**Task:**
In the rent control passage below, translate this sentence into Spanish: "The ordinance also permitted an owner to substantially rehabilitate individual apartments, as opposed to an entire building."

--- Passage to read ---

This appeal arises from a dispute over the interpretation of a local rent control ordinance which exempted certain rehabilitated apartments from rent control. Defendant, the Rent Leveling Board of West New York (Board), appeals from a June 21, 2013 order of the Law Division, enjoining enforcement of the Board's January 22, 2013 resolution and remanding the matter to the Board to determine the rents on twenty-one apartments in a building owned by plaintiff 6305 Boulevard East Associates. The order also reversed the Board's January 13, 2013 decision, and declared that the Board's November 15, 1984 resolution did not amend or repeal an earlier resolution, dated February 8, 1984, granting rent decontrol of all apartments that became vacant after plaintiff rehabilitated them. We conclude that the trial judge correctly interpreted the ordinance in his oral opinion issued on June 21, 2013, and we affirm.1

I

By way of background, West New York Ordinance 1550, adopted July 21, 1982, subjected apartments in the Township to rent control and provided that "no rent increases shall hereafter be demanded, paid or accepted, except as provided in this Ordinance." However, under Section 2(b)(5), the ordinance exempted "[p]remises which are substantially rehabilitated ... so as to qualify for a Certificate of Exemption for the initial rental only."2 To qualify for the exemption, the owner was required to spend "in excess of 50% of [the] market value of the building" on improvements primarily relating to the tenants' quality of life. West New York, N.J., Ordinance 1550, § 1 (j) (July 21, 1982) (Ordinance 1550). The ordinance also permitted an owner to substantially rehabilitate individual apartments, as opposed to an entire building. Ordinance 1550, § 9 (7).

--- Provided data ---

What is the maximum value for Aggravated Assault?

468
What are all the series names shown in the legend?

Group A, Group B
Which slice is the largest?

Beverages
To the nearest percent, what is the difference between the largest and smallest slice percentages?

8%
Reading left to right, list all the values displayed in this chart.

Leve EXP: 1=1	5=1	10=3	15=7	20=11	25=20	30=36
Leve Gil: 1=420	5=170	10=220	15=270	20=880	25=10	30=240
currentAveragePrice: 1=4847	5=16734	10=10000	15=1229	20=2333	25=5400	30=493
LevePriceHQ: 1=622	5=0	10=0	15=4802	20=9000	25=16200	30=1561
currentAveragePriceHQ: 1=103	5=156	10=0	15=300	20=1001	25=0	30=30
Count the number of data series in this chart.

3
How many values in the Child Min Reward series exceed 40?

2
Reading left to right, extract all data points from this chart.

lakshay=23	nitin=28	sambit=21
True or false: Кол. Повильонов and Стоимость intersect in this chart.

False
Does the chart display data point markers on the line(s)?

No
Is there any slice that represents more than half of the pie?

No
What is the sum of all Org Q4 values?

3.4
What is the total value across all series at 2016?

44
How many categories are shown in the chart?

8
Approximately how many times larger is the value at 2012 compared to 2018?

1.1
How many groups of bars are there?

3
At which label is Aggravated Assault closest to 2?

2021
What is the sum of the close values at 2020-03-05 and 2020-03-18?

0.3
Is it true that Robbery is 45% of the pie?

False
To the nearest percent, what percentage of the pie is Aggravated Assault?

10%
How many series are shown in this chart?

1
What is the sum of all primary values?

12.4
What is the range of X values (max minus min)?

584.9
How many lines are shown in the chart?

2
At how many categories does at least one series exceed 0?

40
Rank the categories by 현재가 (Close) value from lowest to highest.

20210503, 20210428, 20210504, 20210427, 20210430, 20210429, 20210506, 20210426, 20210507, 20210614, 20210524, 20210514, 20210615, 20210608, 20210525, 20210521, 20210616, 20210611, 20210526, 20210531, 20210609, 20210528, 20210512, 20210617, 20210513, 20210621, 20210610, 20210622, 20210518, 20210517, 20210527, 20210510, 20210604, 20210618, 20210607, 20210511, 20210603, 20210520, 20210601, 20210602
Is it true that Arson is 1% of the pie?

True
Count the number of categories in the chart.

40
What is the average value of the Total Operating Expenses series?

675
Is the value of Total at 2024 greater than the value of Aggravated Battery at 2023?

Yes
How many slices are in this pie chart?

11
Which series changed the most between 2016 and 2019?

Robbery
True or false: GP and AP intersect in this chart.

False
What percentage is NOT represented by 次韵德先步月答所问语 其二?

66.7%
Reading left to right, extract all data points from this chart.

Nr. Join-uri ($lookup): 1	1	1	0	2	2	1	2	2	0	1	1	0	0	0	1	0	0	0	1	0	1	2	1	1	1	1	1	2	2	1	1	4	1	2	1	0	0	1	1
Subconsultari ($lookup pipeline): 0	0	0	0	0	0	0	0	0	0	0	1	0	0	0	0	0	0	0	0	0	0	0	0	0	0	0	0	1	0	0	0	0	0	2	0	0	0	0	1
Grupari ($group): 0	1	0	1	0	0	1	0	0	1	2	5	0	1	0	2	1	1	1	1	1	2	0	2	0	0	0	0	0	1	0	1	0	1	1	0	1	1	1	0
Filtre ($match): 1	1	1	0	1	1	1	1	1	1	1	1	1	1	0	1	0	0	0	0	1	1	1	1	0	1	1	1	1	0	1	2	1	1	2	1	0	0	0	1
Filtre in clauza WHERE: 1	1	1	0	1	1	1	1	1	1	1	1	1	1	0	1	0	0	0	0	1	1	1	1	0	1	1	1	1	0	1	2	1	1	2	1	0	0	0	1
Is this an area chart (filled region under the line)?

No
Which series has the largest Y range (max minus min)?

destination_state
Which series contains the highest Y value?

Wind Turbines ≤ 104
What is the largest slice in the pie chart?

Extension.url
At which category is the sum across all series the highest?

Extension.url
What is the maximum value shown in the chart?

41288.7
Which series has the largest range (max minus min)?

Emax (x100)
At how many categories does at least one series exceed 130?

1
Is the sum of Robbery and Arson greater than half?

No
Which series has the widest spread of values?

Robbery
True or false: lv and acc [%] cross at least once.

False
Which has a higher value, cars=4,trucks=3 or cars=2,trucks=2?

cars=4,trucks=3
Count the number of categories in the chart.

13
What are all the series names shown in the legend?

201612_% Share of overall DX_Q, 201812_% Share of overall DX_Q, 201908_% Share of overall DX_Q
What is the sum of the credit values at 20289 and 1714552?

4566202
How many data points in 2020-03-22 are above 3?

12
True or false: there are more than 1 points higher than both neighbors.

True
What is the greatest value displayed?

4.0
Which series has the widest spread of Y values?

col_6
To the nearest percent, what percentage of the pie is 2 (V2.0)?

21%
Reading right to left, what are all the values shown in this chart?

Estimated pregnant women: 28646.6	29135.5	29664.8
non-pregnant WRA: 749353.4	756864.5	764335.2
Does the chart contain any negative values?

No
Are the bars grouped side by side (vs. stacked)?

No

---

**Your solution:**
La ordenanza también permitía a un propietario rehabilitar sustancialmente apartamentos individuales, en lugar de un edificio completo.